Mehr Geld für gute Bildung

Zur vergangenen Landtagswahl hatte die GEW Hessen ein Sofortprogramm in Höhe von 500 Millionen Euro gefordert. Angesichts der mittlerweile größer gewordenen Probleme erscheint die Forderung nach einem doppelt so großen Sofortprogramm berechtigt, das alle Bereiche des hessischen Bildungssystems erfasst. Im Schulbereich etwa wären für eine gewisse Zeit zusätzliche und gut ausgestattete Maßnahmen zur Qualifizierung von Quer- und Seiteneinsteiger:innen notwendig. Damit wäre den Schulen kurzfristig geholfen und auch den Vertretungslehrkräften, die sich von Vertrag zu Vertrag hangeln und nach 5 Jahren vor die Tür gesetzt werden. Ihnen könnte so eine dauerhafte Perspektive und auch ein Aufstieg bei der Bezahlung geboten werden.
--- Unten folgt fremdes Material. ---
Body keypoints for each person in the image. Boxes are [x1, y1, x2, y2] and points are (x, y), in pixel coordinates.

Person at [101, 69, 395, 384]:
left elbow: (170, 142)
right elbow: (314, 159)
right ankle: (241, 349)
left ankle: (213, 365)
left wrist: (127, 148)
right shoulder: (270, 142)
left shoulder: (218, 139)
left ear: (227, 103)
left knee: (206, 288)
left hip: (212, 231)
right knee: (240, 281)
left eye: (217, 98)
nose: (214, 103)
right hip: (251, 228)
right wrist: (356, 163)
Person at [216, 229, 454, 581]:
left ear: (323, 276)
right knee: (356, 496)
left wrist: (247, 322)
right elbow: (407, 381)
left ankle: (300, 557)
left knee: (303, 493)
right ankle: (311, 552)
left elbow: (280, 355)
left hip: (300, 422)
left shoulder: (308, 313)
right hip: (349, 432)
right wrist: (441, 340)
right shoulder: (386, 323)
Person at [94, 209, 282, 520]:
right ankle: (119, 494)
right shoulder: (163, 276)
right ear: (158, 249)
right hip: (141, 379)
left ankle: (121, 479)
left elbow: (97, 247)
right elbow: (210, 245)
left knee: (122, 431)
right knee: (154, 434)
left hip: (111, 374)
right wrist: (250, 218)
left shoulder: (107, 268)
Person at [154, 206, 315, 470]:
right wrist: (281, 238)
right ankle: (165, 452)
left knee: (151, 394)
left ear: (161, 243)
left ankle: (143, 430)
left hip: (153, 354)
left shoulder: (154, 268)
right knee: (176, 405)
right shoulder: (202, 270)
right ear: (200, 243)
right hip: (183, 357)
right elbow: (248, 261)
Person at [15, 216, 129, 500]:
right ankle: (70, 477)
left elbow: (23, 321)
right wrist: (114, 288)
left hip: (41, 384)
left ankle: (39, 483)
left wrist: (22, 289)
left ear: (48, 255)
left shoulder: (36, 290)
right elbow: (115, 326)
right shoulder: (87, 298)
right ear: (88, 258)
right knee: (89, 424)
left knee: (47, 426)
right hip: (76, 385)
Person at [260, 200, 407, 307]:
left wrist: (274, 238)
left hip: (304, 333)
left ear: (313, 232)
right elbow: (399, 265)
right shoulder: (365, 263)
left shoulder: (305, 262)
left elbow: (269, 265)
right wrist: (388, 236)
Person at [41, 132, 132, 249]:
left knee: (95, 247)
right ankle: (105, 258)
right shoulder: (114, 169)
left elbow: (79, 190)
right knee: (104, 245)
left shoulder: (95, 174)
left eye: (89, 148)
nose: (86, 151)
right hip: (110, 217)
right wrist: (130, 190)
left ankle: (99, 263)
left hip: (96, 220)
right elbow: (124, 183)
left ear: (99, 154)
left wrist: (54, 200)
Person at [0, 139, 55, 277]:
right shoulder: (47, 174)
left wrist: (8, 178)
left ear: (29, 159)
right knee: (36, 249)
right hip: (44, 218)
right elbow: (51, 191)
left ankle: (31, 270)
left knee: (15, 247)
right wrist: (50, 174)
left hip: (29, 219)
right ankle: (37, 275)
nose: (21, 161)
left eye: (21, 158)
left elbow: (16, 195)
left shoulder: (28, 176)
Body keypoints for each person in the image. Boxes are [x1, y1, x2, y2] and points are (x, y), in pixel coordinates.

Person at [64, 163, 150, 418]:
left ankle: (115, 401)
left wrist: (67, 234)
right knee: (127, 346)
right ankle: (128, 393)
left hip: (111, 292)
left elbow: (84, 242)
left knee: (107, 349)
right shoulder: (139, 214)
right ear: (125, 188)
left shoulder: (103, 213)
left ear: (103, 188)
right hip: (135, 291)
Auch die neue tarifvertraglich vereinbarte Entgeltordnung bietet Aufstiegschancen in Abhängigkeit von Berufsjahren und Fortbildung (HLZ S.34f.). Geld kostet auch die dringend erforderliche Entlastung der Lehrkräfte durch eine Reduzierung der Klassengrößen und eine Senkung der Pflichtstundenzahl.


Auch das ist finanzierbar: Eine Senkung der Klassenobergrenze auf maximal 23 Kinder und Jugendliche und auf 20 Kinder an Grundschulen und eine Reduzierung der Pflichtstunden um 1,5 Pflichtstunden würde in Hessen rund 450 Millionen Euro kosten. Beide Maßnahmen wären pädagogisch sinnvoll und würden zudem den Beruf für künftige Lehrkräfte attraktiver machen.
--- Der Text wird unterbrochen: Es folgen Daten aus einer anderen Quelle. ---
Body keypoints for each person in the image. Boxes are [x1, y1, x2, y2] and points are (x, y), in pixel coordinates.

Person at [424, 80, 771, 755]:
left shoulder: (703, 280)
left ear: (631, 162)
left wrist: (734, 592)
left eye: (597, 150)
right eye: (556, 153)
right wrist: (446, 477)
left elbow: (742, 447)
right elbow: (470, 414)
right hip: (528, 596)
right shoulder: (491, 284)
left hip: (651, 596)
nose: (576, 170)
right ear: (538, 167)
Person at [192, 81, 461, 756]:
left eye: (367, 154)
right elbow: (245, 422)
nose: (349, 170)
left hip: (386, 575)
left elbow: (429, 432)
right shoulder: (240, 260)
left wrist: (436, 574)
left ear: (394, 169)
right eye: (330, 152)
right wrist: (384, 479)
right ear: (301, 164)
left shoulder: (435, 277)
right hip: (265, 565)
Auch die Forderung, die Besoldung der Grundschullehrkräfte an die aller anderen Lehrämter anzupassen, galt lange als „nicht finanzierbar“ und als das „Wolkenkuckucksheim“ der GEW. In der Kampagne der GEW „Zeit für mehr Zeit – Zeit für gute Bildung“ wollen wir den Schwung mitnehmen und vor der Landtagswahl die berechtigten und finanzierbaren Forderungen für gute Bildung und gute Arbeitsbedingungen in den Bildungseinrichtungen auf die Tagesordnung setzen.